The process is also not as simple as it used to be, as candidates and recruiters spend several meetings “courting” candidates, discussing strategies to make the company grow, Mr. Taft said. It’s more like doing a rehearsal of your job before you get it.

In some cases, recruiters don’t hesitate to conduct psychometric tests on candidates such as IQ tests, cultural tests, leadership quality testing, and interviews with industrial psychologists, said Umesh Ramakrishnan, vice chairman at Cleveland-based executive search firm Christian & Timbers.

Show Me the Money

Those who get past the battery of tests, however, can get a rich mix of cash and equity. Typical executive compensation can amount to up to $250,000 annually, plus an equity stake of 8 to 12 percent in the company, said Mr. Taft. At the vice president level, candidates are offered $175,000 to $200,000.

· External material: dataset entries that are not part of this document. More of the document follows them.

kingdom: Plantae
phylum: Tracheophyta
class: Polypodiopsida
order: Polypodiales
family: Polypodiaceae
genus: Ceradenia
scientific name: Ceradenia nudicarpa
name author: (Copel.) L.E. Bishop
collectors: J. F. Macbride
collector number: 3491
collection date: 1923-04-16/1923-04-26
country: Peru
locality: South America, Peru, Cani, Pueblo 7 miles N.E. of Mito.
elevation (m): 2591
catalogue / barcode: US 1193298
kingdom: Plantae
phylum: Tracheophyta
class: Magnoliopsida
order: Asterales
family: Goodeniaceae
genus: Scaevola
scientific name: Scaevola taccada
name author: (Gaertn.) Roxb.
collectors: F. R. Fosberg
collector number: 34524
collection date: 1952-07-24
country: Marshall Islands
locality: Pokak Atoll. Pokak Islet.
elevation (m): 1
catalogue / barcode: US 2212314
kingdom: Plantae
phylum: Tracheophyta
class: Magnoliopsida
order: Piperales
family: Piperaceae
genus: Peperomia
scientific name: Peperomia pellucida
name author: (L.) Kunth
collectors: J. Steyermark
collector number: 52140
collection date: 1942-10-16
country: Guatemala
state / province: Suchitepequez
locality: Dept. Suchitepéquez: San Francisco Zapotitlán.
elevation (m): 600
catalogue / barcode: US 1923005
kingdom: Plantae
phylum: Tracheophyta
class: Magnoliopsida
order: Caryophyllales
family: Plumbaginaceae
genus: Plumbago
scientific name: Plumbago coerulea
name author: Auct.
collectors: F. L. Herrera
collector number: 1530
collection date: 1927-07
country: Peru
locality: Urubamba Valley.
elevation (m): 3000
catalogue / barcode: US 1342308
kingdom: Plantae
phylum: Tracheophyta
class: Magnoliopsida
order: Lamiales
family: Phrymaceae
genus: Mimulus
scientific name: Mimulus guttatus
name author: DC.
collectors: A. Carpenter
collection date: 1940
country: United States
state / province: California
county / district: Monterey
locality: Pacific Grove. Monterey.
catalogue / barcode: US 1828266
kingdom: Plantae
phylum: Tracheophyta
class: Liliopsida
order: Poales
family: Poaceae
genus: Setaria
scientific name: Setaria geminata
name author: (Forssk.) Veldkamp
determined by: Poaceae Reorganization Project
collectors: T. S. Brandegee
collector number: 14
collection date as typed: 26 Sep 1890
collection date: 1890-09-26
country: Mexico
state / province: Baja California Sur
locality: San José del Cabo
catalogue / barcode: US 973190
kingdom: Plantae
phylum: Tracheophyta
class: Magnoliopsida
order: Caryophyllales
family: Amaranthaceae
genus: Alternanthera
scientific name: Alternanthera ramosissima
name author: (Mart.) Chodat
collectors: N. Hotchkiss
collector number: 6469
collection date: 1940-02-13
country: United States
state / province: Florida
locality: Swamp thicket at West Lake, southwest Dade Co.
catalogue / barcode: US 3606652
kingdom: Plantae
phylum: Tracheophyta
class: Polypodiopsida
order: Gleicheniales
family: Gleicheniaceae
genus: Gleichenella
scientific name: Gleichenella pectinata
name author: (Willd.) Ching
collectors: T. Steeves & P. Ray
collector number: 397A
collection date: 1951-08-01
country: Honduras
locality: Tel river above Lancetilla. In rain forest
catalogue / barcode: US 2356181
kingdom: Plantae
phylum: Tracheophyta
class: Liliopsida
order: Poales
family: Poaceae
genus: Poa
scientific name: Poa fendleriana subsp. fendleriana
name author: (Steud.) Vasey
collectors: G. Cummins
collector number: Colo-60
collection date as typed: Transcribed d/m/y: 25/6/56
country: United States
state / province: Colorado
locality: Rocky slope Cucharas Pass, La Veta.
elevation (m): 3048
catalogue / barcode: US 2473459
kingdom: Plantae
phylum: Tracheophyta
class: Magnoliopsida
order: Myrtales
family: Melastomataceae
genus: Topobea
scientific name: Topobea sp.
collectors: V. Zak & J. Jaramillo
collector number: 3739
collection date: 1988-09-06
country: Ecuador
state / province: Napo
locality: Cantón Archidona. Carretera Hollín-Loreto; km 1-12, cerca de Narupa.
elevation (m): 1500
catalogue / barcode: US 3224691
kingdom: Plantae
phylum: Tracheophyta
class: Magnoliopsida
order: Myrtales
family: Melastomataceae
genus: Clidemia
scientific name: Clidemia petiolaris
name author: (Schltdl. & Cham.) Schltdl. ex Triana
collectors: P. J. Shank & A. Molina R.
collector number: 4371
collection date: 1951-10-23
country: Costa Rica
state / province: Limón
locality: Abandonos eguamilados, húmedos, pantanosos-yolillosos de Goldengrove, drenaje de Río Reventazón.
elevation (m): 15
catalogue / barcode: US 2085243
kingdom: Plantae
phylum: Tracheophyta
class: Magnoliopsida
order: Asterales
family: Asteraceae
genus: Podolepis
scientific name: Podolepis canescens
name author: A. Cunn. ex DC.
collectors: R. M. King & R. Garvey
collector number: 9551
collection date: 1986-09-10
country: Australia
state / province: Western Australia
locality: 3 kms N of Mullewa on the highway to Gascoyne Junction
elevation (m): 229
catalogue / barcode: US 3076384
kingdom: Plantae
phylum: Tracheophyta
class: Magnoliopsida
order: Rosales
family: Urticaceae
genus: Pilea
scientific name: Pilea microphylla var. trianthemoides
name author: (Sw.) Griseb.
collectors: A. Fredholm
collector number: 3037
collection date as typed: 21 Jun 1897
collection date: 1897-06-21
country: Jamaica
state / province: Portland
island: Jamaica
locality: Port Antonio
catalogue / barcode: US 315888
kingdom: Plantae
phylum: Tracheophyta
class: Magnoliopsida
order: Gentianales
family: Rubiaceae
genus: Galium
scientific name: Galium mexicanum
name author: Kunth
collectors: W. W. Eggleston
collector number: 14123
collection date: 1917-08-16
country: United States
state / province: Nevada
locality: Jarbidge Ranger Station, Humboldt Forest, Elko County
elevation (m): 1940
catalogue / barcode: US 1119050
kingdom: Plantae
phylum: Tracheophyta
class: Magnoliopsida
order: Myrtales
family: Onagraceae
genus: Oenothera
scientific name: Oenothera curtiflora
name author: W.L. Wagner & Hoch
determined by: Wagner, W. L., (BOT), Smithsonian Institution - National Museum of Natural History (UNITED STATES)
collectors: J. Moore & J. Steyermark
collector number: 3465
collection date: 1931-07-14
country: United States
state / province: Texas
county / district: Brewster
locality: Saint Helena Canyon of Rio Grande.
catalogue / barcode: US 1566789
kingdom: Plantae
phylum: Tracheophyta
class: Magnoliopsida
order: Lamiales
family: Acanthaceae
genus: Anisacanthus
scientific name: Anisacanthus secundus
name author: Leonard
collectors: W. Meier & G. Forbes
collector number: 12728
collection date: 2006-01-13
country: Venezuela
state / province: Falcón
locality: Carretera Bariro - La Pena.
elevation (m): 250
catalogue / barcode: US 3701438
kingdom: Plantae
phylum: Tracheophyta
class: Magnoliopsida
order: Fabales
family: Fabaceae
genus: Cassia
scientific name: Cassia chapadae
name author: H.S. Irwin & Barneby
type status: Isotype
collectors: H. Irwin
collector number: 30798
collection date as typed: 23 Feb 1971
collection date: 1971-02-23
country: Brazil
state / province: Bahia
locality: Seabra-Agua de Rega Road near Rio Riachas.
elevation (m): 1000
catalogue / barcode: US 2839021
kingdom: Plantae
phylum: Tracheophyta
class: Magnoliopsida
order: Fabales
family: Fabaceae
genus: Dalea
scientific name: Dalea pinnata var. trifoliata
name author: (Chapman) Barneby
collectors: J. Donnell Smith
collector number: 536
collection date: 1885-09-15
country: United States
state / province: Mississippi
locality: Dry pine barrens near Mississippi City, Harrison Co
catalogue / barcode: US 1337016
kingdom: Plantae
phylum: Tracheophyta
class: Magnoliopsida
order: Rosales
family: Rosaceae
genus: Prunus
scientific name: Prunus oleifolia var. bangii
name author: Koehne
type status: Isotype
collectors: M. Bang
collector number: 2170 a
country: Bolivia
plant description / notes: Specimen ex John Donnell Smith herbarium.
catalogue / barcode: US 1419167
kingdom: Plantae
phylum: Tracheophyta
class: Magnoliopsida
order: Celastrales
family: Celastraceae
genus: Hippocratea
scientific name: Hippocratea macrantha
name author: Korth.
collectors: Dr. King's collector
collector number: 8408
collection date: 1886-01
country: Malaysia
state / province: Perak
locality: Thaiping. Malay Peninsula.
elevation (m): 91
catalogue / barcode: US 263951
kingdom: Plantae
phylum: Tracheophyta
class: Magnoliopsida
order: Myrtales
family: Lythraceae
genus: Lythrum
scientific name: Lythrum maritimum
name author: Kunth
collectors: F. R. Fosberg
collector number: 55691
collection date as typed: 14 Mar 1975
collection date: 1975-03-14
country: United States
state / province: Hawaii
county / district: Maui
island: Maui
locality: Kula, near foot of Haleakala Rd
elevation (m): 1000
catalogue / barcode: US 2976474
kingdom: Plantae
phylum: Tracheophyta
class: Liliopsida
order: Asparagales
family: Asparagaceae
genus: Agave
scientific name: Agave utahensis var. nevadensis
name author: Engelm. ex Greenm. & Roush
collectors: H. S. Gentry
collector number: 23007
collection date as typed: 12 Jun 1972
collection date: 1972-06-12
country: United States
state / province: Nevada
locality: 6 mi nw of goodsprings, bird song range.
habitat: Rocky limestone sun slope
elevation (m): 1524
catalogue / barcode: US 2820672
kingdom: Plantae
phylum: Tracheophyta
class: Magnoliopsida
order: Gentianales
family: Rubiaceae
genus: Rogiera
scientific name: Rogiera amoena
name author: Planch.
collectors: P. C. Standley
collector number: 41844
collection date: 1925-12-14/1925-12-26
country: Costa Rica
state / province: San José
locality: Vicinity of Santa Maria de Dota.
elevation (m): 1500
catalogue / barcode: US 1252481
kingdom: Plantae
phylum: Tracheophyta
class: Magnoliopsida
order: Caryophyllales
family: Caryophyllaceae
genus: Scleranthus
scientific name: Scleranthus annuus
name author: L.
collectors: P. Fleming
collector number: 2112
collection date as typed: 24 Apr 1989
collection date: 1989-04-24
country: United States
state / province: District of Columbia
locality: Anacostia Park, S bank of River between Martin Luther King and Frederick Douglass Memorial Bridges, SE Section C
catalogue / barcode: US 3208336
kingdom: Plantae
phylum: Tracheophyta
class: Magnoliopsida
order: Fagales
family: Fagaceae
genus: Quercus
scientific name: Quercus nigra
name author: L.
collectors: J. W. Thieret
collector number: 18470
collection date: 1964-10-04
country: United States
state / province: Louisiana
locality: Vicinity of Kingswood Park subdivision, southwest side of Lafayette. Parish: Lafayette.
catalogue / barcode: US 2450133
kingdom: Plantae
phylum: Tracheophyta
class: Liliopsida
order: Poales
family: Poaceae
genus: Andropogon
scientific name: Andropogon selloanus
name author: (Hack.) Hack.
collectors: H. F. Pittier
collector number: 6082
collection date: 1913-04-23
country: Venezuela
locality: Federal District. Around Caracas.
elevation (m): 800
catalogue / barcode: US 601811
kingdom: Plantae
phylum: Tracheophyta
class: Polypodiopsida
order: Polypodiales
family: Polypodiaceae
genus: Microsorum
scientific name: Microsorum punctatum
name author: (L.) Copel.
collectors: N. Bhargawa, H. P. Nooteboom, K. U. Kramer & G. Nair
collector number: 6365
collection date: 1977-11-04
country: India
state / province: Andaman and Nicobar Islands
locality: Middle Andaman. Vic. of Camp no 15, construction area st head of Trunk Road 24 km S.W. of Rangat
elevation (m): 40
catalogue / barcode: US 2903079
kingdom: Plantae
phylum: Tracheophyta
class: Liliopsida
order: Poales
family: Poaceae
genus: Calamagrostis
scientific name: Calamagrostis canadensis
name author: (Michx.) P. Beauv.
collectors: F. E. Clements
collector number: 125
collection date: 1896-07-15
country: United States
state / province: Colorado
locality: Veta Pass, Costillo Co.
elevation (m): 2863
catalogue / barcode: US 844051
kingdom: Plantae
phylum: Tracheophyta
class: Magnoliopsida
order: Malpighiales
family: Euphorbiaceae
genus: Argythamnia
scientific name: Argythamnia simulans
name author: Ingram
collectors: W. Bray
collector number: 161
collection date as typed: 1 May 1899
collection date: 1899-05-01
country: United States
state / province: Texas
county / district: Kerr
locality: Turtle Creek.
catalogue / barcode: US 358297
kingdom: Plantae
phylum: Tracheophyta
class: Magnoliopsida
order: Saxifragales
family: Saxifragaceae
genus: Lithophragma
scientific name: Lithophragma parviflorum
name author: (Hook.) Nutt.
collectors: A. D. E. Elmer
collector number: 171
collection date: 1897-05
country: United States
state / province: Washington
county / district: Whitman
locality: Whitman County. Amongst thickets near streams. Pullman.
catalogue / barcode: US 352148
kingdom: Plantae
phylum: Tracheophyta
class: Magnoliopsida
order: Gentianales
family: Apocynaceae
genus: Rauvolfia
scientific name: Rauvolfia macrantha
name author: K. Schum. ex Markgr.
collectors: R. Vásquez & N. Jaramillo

More experienced candidates, however, may opt for less cash and up to 15 to 17 percent of equity in the company. Cash is still attractive, however.

In one case, chief executive compensation for a Bay Area startup went as high as $450,000 plus equity, said Jonathan Visbal, manager of the Silicon Valley office of executive search firm Spencer Stuart. He won’t name the individual for privacy and contract purposes.

No Bed of Roses

But while compensation is up over the past four years, so are expectations. Much of the compensation is performance-based, meaning chief executives get a certain percentage of their promised salaries provided they meet certain performance metrics such as revenue, said Mr. Ramakrishnan.

And the perks that chief executives receive certainly don’t compare to what they got in the bubble days of the late 1990s. In fact, they hardly ever get any.

“These are not the days of country clubs and private jets,” Mr. Ramakrishnan said. “Today you see a lot more performance-oriented jobs.”

Mr. Scott of Heidrick & Struggles said perks for board members and investors are not as high as they were before. “There is overall a shorter runway for senior executives; boards expect more and shareholders expect more,” he said.

Other Silicon Valley-specific perks such as forgivable loans, low-interest home loans, relocation expenses, as well as temporary housing have disappeared. “It really comes down to base, bonus, and equity compensation,” said Mr. Scott.

Good stuff to keep in mind, whether you’re negotiating for a job in the corner office, or looking for a little more compensation from someone who’s already there. If she’s not getting a free ride at the local country club, you might want to ask for cash instead.